Everything from the first line of the entries below through the line holding "marques d'adoucisseur d'eau, de" must be printed exactly as written.
== RAW DATA ==
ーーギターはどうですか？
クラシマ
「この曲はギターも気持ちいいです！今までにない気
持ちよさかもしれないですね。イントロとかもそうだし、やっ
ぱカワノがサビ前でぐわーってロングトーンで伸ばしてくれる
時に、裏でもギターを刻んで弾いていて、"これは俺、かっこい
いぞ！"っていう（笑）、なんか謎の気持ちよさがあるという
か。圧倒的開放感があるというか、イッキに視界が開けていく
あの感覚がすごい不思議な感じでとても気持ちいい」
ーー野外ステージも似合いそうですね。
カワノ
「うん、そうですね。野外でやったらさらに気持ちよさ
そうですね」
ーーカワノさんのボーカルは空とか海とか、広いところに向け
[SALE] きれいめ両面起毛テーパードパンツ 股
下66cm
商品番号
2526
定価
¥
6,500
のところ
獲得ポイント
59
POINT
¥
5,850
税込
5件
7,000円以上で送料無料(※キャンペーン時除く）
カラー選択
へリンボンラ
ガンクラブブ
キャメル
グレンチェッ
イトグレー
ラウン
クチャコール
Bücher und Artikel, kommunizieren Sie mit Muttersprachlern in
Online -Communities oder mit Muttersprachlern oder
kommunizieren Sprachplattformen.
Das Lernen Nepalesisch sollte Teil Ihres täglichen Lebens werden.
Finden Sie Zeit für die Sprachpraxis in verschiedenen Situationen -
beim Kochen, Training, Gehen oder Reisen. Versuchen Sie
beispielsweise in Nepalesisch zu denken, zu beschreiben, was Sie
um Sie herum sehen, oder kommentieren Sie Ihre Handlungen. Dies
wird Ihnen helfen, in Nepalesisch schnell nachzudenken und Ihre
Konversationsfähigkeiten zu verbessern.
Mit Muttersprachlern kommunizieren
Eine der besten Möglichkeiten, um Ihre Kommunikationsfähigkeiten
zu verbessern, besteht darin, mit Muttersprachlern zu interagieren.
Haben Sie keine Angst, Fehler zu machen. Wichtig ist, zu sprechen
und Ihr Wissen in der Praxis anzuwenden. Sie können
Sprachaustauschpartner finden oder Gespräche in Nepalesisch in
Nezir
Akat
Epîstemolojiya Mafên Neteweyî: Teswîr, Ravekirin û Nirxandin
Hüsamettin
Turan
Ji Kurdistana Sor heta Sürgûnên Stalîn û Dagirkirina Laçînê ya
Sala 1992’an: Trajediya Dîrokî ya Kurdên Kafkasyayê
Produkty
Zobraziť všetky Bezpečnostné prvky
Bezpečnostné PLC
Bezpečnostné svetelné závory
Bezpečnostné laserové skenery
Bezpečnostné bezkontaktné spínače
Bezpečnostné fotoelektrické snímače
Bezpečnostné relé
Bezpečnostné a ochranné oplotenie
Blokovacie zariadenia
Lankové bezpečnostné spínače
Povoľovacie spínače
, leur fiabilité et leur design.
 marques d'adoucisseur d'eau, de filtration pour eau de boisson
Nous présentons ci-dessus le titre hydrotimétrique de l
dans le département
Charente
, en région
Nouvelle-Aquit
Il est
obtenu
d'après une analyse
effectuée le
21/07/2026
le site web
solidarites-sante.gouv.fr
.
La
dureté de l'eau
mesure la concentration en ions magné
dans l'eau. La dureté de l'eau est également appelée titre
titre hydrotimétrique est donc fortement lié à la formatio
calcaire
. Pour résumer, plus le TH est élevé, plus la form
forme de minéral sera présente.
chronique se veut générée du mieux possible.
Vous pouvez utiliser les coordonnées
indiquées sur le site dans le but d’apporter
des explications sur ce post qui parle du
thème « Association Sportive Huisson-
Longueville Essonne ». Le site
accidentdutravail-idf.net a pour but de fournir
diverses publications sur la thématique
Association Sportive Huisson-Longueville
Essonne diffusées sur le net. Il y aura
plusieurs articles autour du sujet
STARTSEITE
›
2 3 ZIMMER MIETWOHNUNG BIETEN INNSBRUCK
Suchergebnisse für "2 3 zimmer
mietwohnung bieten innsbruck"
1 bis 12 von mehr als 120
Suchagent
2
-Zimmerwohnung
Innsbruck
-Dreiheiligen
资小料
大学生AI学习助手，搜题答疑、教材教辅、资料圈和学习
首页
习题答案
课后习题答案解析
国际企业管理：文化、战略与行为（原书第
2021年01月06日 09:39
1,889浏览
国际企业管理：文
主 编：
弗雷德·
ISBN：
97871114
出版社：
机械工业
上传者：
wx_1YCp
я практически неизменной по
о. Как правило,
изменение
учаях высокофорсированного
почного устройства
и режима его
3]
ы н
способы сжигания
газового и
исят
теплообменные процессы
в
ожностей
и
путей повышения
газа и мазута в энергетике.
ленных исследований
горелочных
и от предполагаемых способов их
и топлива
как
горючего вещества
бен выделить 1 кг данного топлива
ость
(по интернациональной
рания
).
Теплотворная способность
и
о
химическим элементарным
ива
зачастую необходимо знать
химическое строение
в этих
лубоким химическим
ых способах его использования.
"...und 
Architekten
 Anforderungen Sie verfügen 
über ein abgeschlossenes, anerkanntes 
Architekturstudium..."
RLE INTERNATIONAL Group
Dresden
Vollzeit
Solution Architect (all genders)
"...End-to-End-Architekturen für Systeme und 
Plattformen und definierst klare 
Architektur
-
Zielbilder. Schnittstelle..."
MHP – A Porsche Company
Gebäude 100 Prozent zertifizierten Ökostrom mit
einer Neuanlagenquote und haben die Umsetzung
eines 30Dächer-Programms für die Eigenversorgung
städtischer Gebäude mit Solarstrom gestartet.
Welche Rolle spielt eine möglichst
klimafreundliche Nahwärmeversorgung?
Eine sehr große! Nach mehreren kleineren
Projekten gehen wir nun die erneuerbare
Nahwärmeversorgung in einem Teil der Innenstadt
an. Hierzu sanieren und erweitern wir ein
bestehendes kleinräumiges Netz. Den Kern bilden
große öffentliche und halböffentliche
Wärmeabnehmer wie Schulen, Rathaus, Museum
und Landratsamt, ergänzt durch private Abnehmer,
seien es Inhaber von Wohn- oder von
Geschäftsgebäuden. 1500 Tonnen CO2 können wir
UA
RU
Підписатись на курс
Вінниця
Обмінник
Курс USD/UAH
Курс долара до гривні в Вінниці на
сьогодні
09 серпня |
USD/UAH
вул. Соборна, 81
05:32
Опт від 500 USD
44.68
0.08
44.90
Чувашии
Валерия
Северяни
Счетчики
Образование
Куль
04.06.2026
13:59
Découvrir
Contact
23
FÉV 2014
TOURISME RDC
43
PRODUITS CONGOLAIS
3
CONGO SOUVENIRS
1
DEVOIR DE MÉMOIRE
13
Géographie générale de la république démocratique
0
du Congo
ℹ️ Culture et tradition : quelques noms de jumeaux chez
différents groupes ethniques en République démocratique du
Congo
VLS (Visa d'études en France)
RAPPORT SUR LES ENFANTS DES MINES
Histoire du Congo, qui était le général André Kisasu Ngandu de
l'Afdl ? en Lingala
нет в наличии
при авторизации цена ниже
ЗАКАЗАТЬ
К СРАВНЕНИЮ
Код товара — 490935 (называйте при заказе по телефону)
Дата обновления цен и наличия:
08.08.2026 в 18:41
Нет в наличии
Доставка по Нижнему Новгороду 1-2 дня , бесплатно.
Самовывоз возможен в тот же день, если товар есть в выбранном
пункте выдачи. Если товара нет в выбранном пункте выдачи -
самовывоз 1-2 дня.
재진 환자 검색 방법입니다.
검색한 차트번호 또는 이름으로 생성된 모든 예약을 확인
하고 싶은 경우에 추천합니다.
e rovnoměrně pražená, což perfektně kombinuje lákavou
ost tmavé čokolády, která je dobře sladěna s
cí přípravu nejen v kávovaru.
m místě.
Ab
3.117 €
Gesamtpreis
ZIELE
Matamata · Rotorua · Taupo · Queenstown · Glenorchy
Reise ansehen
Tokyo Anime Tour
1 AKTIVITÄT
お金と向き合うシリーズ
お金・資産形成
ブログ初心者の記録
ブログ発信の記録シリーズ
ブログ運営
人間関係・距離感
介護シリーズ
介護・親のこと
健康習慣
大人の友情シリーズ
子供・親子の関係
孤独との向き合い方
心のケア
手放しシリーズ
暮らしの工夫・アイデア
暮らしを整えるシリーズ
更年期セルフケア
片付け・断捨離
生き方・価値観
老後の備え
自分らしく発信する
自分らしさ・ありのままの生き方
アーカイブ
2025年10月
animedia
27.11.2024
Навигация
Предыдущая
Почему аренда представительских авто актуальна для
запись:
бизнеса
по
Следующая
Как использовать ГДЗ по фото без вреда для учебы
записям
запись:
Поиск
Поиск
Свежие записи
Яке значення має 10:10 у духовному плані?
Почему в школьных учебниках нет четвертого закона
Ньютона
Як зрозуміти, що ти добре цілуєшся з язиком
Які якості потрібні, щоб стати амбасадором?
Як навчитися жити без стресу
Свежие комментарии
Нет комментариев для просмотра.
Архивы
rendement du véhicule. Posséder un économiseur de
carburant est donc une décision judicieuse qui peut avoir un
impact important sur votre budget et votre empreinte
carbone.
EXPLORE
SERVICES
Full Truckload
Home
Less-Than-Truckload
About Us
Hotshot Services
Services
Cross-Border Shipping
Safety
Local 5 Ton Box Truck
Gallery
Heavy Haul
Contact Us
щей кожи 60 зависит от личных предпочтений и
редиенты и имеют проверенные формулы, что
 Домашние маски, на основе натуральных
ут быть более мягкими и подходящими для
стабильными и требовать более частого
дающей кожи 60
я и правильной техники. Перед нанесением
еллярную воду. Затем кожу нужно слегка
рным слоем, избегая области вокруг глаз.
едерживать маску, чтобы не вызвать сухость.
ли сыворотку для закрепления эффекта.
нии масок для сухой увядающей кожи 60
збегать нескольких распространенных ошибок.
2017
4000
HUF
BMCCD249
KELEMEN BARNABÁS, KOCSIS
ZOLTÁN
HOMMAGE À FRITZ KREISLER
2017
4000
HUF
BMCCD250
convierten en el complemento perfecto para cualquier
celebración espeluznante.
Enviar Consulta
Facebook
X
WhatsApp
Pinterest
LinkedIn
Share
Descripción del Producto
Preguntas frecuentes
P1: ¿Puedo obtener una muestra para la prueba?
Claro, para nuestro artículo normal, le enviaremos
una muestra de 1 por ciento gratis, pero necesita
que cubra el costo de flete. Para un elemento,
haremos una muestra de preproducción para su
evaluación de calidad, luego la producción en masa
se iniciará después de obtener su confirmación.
===
_RESULT OF THIS TASK_
ーーギターはどうですか？
クラシマ
「この曲はギターも気持ちいいです！今までにない気
持ちよさかもしれないですね。イントロとかもそうだし、やっ
ぱカワノがサビ前でぐわーってロングトーンで伸ばしてくれる
時に、裏でもギターを刻んで弾いていて、"これは俺、かっこい
いぞ！"っていう（笑）、なんか謎の気持ちよさがあるという
か。圧倒的開放感があるというか、イッキに視界が開けていく
あの感覚がすごい不思議な感じでとても気持ちいい」
ーー野外ステージも似合いそうですね。
カワノ
「うん、そうですね。野外でやったらさらに気持ちよさ
そうですね」
ーーカワノさんのボーカルは空とか海とか、広いところに向け
[SALE] きれいめ両面起毛テーパードパンツ 股
下66cm
商品番号
2526
定価
¥
6,500
のところ
獲得ポイント
59
POINT
¥
5,850
税込
5件
7,000円以上で送料無料(※キャンペーン時除く）
カラー選択
へリンボンラ
ガンクラブブ
キャメル
グレンチェッ
イトグレー
ラウン
クチャコール
Bücher und Artikel, kommunizieren Sie mit Muttersprachlern in
Online -Communities oder mit Muttersprachlern oder
kommunizieren Sprachplattformen.
Das Lernen Nepalesisch sollte Teil Ihres täglichen Lebens werden.
Finden Sie Zeit für die Sprachpraxis in verschiedenen Situationen -
beim Kochen, Training, Gehen oder Reisen. Versuchen Sie
beispielsweise in Nepalesisch zu denken, zu beschreiben, was Sie
um Sie herum sehen, oder kommentieren Sie Ihre Handlungen. Dies
wird Ihnen helfen, in Nepalesisch schnell nachzudenken und Ihre
Konversationsfähigkeiten zu verbessern.
Mit Muttersprachlern kommunizieren
Eine der besten Möglichkeiten, um Ihre Kommunikationsfähigkeiten
zu verbessern, besteht darin, mit Muttersprachlern zu interagieren.
Haben Sie keine Angst, Fehler zu machen. Wichtig ist, zu sprechen
und Ihr Wissen in der Praxis anzuwenden. Sie können
Sprachaustauschpartner finden oder Gespräche in Nepalesisch in
Nezir
Akat
Epîstemolojiya Mafên Neteweyî: Teswîr, Ravekirin û Nirxandin
Hüsamettin
Turan
Ji Kurdistana Sor heta Sürgûnên Stalîn û Dagirkirina Laçînê ya
Sala 1992’an: Trajediya Dîrokî ya Kurdên Kafkasyayê
Produkty
Zobraziť všetky Bezpečnostné prvky
Bezpečnostné PLC
Bezpečnostné svetelné závory
Bezpečnostné laserové skenery
Bezpečnostné bezkontaktné spínače
Bezpečnostné fotoelektrické snímače
Bezpečnostné relé
Bezpečnostné a ochranné oplotenie
Blokovacie zariadenia
Lankové bezpečnostné spínače
Povoľovacie spínače
, leur fiabilité et leur design.
 marques d'adoucisseur d'eau, de filtration pour eau de boisson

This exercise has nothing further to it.